Полтора часа назад служебная собака взяла след из кустов от детской песочницы. След оборвался на трамвайной остановке. Последний трамвай останавливался на Мещанской около часа ночи. А выстрел прозвучал в половине первого. Убийца был один, пришел пешком либо приехал на трамвае. Машина его не ждала. И скрылся он тоже пешком, растворился в черноте спящих Мещанских улиц, вскочил в прицепной вагон – и был таков. Конечно, завтра утром будут опрошены все водители трамваев, проезжавших здесь ночью. Возможно, кто-то и вспомнит припозднившегося пассажира, однако не факт, что убийца был единственным пассажиром, не факт, что водитель сумел разглядеть…
– Надо бы еще разок с балериной побеседовать, – Ваня Кузьменко сладко потянулся, хрустнул суставами, – очень уж она спокойная женщина. Прямо железная леди. Родного мужа кончили, можно сказать, в ее объятиях. И ни слезинки. Кстати, объятия меня очень смущают. Ведь могли запросто промахнуться, в нее попасть. Может, в нее и метили?
– Издеваешься? – усмехнулся Чернов. – Калашников – владелец казино с ночным стриптизом, жадный, скандальный, пьющий, бандиты у него тусуются стаями, каждую ночь. А она кто? Ножкой на сцене машет? Эти, как их… фуэте крутит? Кстати, она потому такая спокойная, что у балерин выдержка как у космонавтов. Это я точно знаю. У меня дочка на хореографию два года ходила, там муштра круче армейской. Не выдержала, бросила. А вообще, Ваня, чует мое сердце, влипли мы с тобой в «глухарь».
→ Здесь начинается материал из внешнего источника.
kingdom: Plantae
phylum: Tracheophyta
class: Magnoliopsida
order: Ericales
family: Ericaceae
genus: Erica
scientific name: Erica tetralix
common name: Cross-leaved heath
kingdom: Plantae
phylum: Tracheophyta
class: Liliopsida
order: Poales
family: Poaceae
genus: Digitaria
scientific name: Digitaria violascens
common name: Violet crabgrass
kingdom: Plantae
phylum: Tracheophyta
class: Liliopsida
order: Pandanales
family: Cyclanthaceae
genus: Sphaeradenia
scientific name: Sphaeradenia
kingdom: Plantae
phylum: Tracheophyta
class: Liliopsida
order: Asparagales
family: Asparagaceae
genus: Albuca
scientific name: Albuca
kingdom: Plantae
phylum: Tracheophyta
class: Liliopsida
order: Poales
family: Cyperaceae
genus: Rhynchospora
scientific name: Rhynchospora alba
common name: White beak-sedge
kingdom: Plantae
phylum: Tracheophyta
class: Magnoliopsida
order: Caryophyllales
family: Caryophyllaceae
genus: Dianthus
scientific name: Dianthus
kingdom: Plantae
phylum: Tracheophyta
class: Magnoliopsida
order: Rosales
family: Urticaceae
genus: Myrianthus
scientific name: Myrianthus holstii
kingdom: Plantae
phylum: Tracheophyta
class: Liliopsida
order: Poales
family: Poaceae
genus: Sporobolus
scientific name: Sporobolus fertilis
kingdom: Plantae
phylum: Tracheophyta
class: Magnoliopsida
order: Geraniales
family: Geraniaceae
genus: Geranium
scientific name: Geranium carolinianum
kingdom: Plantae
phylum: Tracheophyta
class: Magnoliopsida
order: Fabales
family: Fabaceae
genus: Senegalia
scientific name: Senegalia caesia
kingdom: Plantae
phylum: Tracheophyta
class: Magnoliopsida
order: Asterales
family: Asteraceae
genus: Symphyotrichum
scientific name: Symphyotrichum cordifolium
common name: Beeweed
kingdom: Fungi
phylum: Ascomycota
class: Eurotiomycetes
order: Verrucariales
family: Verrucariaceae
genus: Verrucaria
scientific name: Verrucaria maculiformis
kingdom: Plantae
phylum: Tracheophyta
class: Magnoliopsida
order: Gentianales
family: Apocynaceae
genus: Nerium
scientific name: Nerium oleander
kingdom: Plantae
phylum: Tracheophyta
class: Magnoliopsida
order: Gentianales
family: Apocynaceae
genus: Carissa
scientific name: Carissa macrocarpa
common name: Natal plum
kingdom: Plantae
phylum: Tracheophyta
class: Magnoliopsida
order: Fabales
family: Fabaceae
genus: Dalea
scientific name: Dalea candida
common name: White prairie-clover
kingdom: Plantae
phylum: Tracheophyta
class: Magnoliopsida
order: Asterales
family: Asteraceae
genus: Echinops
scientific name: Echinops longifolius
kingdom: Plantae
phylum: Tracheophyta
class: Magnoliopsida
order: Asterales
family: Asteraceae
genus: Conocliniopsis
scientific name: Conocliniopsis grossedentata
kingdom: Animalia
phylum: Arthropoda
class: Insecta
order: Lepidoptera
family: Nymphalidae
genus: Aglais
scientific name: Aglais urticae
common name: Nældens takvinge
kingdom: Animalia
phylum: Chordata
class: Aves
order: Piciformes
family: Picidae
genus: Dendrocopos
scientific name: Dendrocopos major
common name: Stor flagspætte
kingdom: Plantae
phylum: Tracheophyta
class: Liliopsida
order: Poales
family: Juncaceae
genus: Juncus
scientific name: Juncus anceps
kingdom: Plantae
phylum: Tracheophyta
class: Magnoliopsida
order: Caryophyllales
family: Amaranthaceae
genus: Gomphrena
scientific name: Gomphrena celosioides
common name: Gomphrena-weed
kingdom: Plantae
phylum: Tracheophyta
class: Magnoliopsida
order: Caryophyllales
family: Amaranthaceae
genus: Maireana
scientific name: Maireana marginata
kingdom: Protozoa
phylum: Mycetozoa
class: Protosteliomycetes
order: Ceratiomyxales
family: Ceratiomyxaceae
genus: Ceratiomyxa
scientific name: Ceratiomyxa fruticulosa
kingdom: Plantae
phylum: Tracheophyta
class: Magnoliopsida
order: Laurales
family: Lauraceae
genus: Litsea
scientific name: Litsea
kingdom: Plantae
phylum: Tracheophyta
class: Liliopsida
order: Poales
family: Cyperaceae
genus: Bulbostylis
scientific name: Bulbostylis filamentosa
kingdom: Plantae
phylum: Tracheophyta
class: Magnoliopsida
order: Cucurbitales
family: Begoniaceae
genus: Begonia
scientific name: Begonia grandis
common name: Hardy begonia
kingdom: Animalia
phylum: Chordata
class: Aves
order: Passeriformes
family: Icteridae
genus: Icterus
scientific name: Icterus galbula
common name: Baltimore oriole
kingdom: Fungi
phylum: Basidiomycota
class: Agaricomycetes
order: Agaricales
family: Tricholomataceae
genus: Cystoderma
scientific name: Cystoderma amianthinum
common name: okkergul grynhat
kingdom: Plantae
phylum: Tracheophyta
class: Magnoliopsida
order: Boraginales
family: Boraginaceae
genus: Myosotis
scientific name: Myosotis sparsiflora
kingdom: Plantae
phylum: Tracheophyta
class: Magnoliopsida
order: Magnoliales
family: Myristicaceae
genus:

– Вот вернется народный артист Калашников из Парижа, начнет своим депутатским мандатом размахивать, по генералам ходить, да что по генералам, он с замминистром нашим раз в неделю в бане парится… Вот тогда и будет нам с тобой «глухарь», Женя. Так по ушам дадут, что навек оглохнем. Гений русского кино лишился единственного сына! Найдите убийцу! А уж в прессе вонь пойдет… ужас!
– Не надо было единственного сына в игорный бизнес пихать, – проворчал Чернов, – это долголетию не способствует. Такие вот богатенькие не то что состариться, повзрослеть не успевают. Сначала он отпрыска в кино пихал, не вышло. Сам-то Калашников классный актер, никто не спорит. Однако на детях природа отдыхает.
– Злой ты, Женя, – покачал головой майор. – Калашников его никуда не пихал. Насчет кино – не знаю, а вот с бизнесом… Мальчику наверняка самому кушать хотелось. Такие с детства привыкают хорошо кушать, вкусно. А уж если все вокруг громко чавкают, так у любого слюнки потекут, даже у сытого.
– Ну, поехали, что ли? – Чернов шагнул к машине.
– Ты езжай, а я хочу еще разок с балериной побеседовать. И с этой их нервной домработницей, прямо сейчас, – задумчиво произнес Иван, – недопонял я кой-чего.
– Брось, Ваня, не спеши, – Чернов покачал головой, – это чистый заказняк. Жена и домработница ничего нового к сказанному не добавят. На данный момент, во всяком случае. Они вообще спать легли.